Furthermore, the combined use of reflectivity and height to base ratio may constitute a highly significant variable for the discrimination of melanomas from metastases, as it was demonstrated by our study (Fig 1). This interesting finding has to be confirmed by further studies, including choroidal metastases from other carcinomas (for example, lung).

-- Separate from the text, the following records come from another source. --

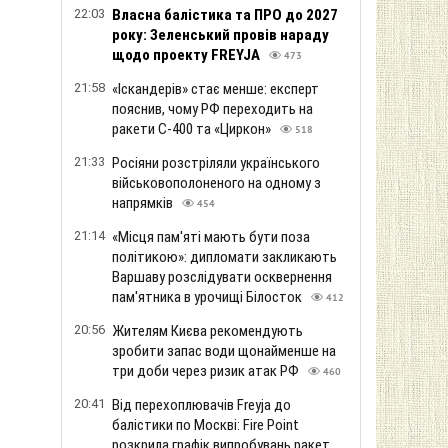
22:03
Власна балістика та ПРО до 2027
року: Зеленський провів нараду
щодо проекту FREYJA
473
21:58
«Іскандерів» стає менше: експерт
пояснив, чому РФ переходить на
ракети С-400 та «Циркон»
518
21:33
Росіяни розстріляли українського
військовополоненого на одному з
напрямків
454
21:14
«Місця пам'яті мають бути поза
політикою»: дипломати закликають
Варшаву розслідувати осквернення
пам'ятника в урочищі Білосток
412
20:56
Жителям Києва рекомендують
зробити запас води щонайменше на
три доби через ризик атак РФ
460
20:41
Від перехоплювачів Freyja до
балістики по Москві: Fire Point
розкрила графік випробувань ракет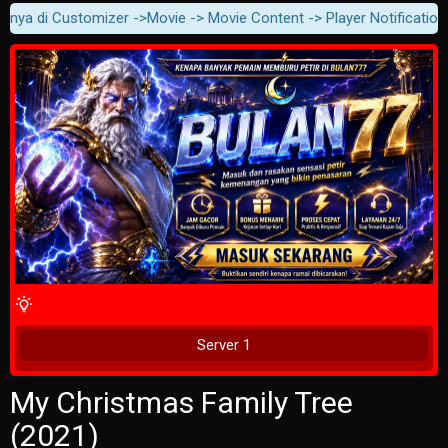
nya di Customizer ->Movie -> Movie Content -> Player Notification.
4 Wait Time
Play Now
Server 1
My Christmas Family Tree
(2021)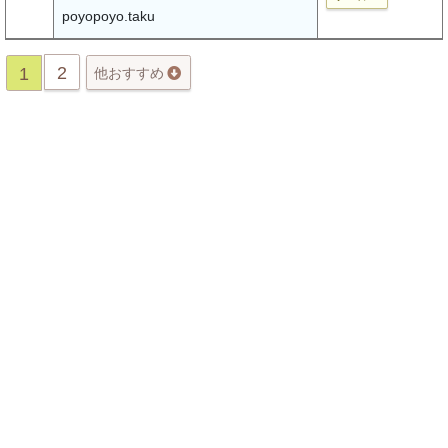
poyopoyo.taku
2
1
他おすすめ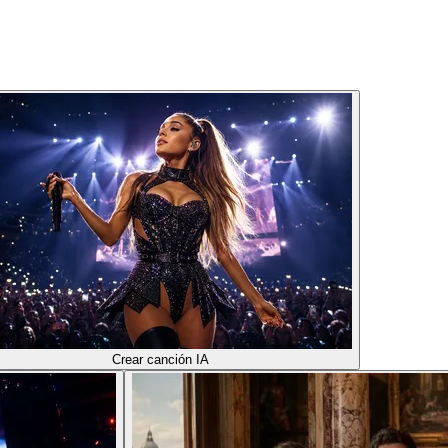
Crear canción IA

Choroidal excavation is a typical finding in choroidal melanomas, but it can also be produced by other choroidal lesions.12-14 17 The presence or absence of choroidal excavation in a choroidal lesion depends on the difference in reflectivity between the normal choroidal tissue and the abnormal tissue replacing the choroid. In our study choroidal excavation was significantly more frequent in choroidal melanomas than in metastases (p <0.001); 58% of melanomas demonstrated this phenomenon whereas no choroidal excavation was observed among the metastatic tumours. This supports the findings of other authors: Fuller et aldescribed a choroidal excavation in 65% of melanomas and Colemanet al found choroidal excavation in 42% of melanomas.12 13 Verbeek demonstrated a choroidal excavation in 70% of melanomas and approximately 20% of metastases.15 Although he found in his analysis of echographic findings in 325 melanomas, 44 metastases, 19 haemangiomas and other intraocular tumours, a correct diagnosis determined by ultrasonography in 95% of cases, the differentiation of metastases from other tumours presented as the most difficult problem.15
In conclusion, this study demonstrates that the height to base ratio alone and the combined use of height to base ratio and reflectivity enable a highly significant discrimination between choroidal melanomas and metastases from the breast, thus probably constituting appropriate variables for clinical differentiation. Further studies are necessary to confirm this assumption.